§ Listed records:
● ● ●

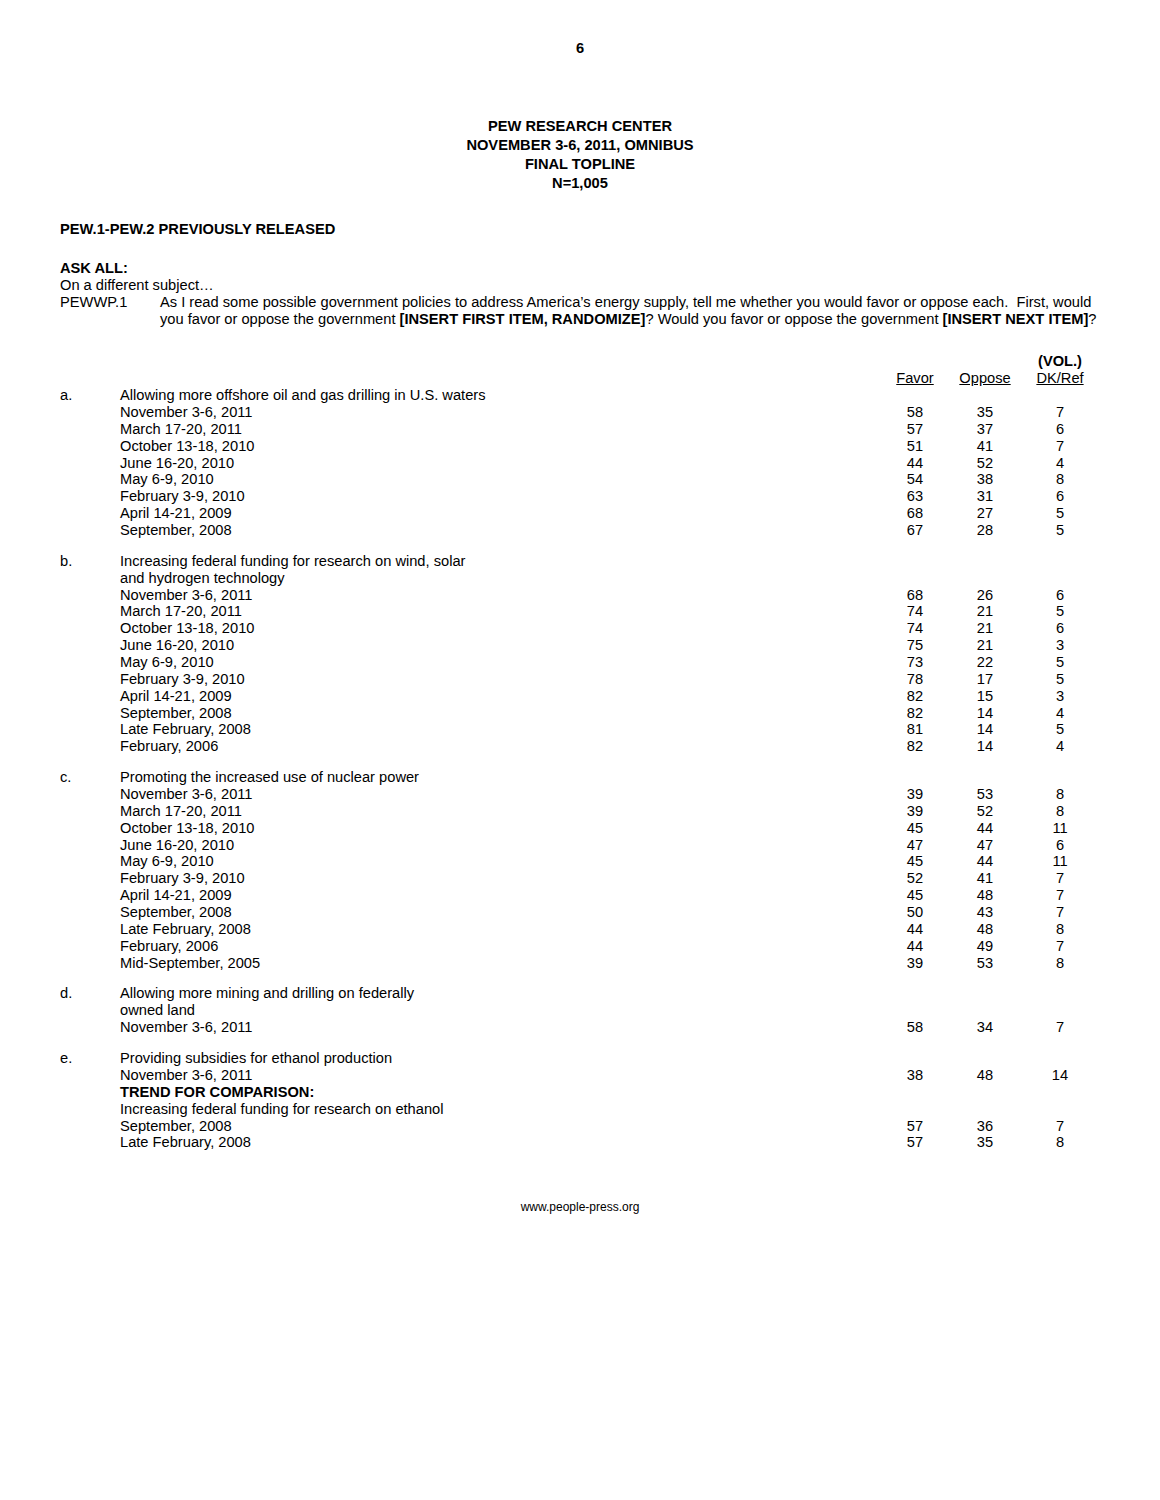6
PEW RESEARCH CENTER
NOVEMBER 3-6, 2011, OMNIBUS
FINAL TOPLINE
N=1,005
PEW.1-PEW.2 PREVIOUSLY RELEASED
ASK ALL:
On a different subject…
PEWWP.1
As I read some possible government policies to address America’s energy supply, tell me whether you would favor or oppose each. First, would you favor or oppose the government [INSERT FIRST ITEM, RANDOMIZE]? Would you favor or oppose the government [INSERT NEXT ITEM]?
| | | | | (VOL.) |
| | | Favor | Oppose | DK/Ref |
| a. | Allowing more offshore oil and gas drilling in U.S. waters | | | |
| | November 3-6, 2011 | 58 | 35 | 7 |
| | March 17-20, 2011 | 57 | 37 | 6 |
| | October 13-18, 2010 | 51 | 41 | 7 |
| | June 16-20, 2010 | 44 | 52 | 4 |
| | May 6-9, 2010 | 54 | 38 | 8 |
| | February 3-9, 2010 | 63 | 31 | 6 |
| | April 14-21, 2009 | 68 | 27 | 5 |
| | September, 2008 | 67 | 28 | 5 |
| b. | Increasing federal funding for research on wind, solar | | | |
| | and hydrogen technology | | | |
| | November 3-6, 2011 | 68 | 26 | 6 |
| | March 17-20, 2011 | 74 | 21 | 5 |
| | October 13-18, 2010 | 74 | 21 | 6 |
| | June 16-20, 2010 | 75 | 21 | 3 |
| | May 6-9, 2010 | 73 | 22 | 5 |
| | February 3-9, 2010 | 78 | 17 | 5 |
| | April 14-21, 2009 | 82 | 15 | 3 |
| | September, 2008 | 82 | 14 | 4 |
| | Late February, 2008 | 81 | 14 | 5 |
| | February, 2006 | 82 | 14 | 4 |
| c. | Promoting the increased use of nuclear power | | | |
| | November 3-6, 2011 | 39 | 53 | 8 |
| | March 17-20, 2011 | 39 | 52 | 8 |
| | October 13-18, 2010 | 45 | 44 | 11 |
| | June 16-20, 2010 | 47 | 47 | 6 |
| | May 6-9, 2010 | 45 | 44 | 11 |
| | February 3-9, 2010 | 52 | 41 | 7 |
| | April 14-21, 2009 | 45 | 48 | 7 |
| | September, 2008 | 50 | 43 | 7 |
| | Late February, 2008 | 44 | 48 | 8 |
| | February, 2006 | 44 | 49 | 7 |
| | Mid-September, 2005 | 39 | 53 | 8 |
| d. | Allowing more mining and drilling on federally | | | |
| | owned land | | | |
| | November 3-6, 2011 | 58 | 34 | 7 |
| e. | Providing subsidies for ethanol production | | | |
| | November 3-6, 2011 | 38 | 48 | 14 |
| | TREND FOR COMPARISON: | | | |
| | Increasing federal funding for research on ethanol | | | |
| | September, 2008 | 57 | 36 | 7 |
| | Late February, 2008 | 57 | 35 | 8 |
www.people-press.org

● ● ●

Above are the records; from them, give again exactly the lines from the one containing "power | | | |" to the one containing "production | | | |", both lines included, and nothing more.

§ Output below:
| c. | Promoting the increased use of nuclear power | | | |
| | November 3-6, 2011 | 39 | 53 | 8 |
| | March 17-20, 2011 | 39 | 52 | 8 |
| | October 13-18, 2010 | 45 | 44 | 11 |
| | June 16-20, 2010 | 47 | 47 | 6 |
| | May 6-9, 2010 | 45 | 44 | 11 |
| | February 3-9, 2010 | 52 | 41 | 7 |
| | April 14-21, 2009 | 45 | 48 | 7 |
| | September, 2008 | 50 | 43 | 7 |
| | Late February, 2008 | 44 | 48 | 8 |
| | February, 2006 | 44 | 49 | 7 |
| | Mid-September, 2005 | 39 | 53 | 8 |
| d. | Allowing more mining and drilling on federally | | | |
| | owned land | | | |
| | November 3-6, 2011 | 58 | 34 | 7 |
| e. | Providing subsidies for ethanol production | | | |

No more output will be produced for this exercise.